- [CONSIGNE A]:
Recopiez à l'identique le passage des entrées qui commence à la ligne contenant « adjusted for inflation (cpi), NOT » et se termine à la ligne contenant « Which box is », ces deux lignes incluses.

- [BLOC DE TEXTE]:
Texte intégral
Chaque jour apporte la preuve de l'actualité du thème de la laïcité : des guerres sont à nouveau menées au nom de Dieu, les conventionnels européens s'interrogent sur la mention de l'héritage religieux dans la future Constitution et l'adhésion de la Turquie à l'Union européenne suscite toujours un vif débat. Mais, au-delà de ces sujets, c'est surtout le développement des revendications communautaristes, dans nos quartiers, qui nous invite à nous pencher à nouveau sur la laïcité. Que faire quand une élève avocate demande à garder son voile pour prêter serment, quand un élève refuse de passer un examen oral avec une enseignante au motif qu'elle est une femme et quand des enseignants ne peuvent plus enseigner telle ou telle partie du programme ?
Si ce débat sur la laïcité concerne aujourd'hui en particulier l'islam, c'est sans doute parce que cette religion n'a pas connu la révolution politique qu'a constituée l'affirmation de la souveraineté temporelle en Europe au XVIème siècle dans le sillage des écrits de Machiavel et Bodin. Depuis lors, on sait que la souveraineté ne se partage pas, elle est soit temporelle soit spirituelle. Le débat porte donc sur l'islam et la modernité politique, mais pas seulement.
La laïcité, c'est un projet à la fois politique et social. Politique car il s'agit aussi de former des citoyens, d'émanciper des individus par rapport à leur milieu d'origine et de leur donner une liberté de choix. Social car cette liberté doit permettre à chacun de construire son parcours dans la société et de faire valoir ses talents. Or, si le projet laïc est aujourd'hui menacé, c'est qu'il ne tient plus ses promesses de promotion sociale. Nombreux sont ceux en effet qui ont le sentiment qu'un contrat a été rompu par lequel la République proposait le progrès social, l'emploi, l'accès à la consommation contre l'adhésion à des valeurs et à un mode de vie. La tentation est forte dans ces conditions de se définir par rapport à une identité religieuse reconstituée.

- [DONNÉES DISPONIBLES]:
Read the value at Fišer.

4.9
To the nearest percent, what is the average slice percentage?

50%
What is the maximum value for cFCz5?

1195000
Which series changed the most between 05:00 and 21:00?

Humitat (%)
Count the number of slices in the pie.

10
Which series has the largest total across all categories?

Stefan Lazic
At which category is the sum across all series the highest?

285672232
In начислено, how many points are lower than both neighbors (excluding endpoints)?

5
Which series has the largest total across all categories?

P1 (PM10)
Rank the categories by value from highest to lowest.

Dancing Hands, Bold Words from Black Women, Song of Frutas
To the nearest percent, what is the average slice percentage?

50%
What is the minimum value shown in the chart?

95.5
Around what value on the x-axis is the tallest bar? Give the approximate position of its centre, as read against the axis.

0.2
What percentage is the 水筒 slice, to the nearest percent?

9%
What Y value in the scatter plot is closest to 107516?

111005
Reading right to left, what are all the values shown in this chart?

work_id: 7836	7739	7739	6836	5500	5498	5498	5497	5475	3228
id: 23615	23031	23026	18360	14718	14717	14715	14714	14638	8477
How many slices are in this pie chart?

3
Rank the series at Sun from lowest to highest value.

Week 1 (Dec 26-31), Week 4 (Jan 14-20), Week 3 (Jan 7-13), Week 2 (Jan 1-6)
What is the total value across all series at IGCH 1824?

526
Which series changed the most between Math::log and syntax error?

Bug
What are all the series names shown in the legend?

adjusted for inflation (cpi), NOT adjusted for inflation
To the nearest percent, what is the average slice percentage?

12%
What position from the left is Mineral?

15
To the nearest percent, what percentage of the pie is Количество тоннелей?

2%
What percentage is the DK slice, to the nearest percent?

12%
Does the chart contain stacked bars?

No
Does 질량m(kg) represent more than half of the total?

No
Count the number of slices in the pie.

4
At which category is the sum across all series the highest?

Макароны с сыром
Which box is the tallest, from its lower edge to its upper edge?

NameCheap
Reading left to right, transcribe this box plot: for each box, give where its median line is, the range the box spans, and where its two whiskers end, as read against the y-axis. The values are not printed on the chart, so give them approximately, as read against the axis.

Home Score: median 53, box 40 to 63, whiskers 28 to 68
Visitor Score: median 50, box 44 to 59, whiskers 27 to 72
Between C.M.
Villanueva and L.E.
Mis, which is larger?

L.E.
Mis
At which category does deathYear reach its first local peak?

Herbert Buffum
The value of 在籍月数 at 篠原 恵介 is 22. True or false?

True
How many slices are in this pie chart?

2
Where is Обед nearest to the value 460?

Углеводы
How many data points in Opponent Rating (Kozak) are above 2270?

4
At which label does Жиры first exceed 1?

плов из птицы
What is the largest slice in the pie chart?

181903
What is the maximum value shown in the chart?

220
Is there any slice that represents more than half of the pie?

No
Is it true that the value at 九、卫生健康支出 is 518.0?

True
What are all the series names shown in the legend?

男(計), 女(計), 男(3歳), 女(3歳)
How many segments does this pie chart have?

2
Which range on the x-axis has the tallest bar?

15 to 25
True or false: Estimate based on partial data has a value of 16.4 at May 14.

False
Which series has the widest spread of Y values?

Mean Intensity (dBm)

- [CONSIGNE B]:
D'après le texte sur la laïcité, au cours de quel siècle la souveraineté temporelle s'est-elle affirmée en Europe ?

- [ZONE DE RÉPONSE A]:
adjusted for inflation (cpi), NOT adjusted for inflation
To the nearest percent, what is the average slice percentage?

12%
What position from the left is Mineral?

15
To the nearest percent, what percentage of the pie is Количество тоннелей?

2%
What percentage is the DK slice, to the nearest percent?

12%
Does the chart contain stacked bars?

No
Does 질량m(kg) represent more than half of the total?

No
Count the number of slices in the pie.

4
At which category is the sum across all series the highest?

Макароны с сыром
Which box is the tallest, from its lower edge to its upper edge?

- [ZONE DE RÉPONSE B]:
Au XVIème siècle.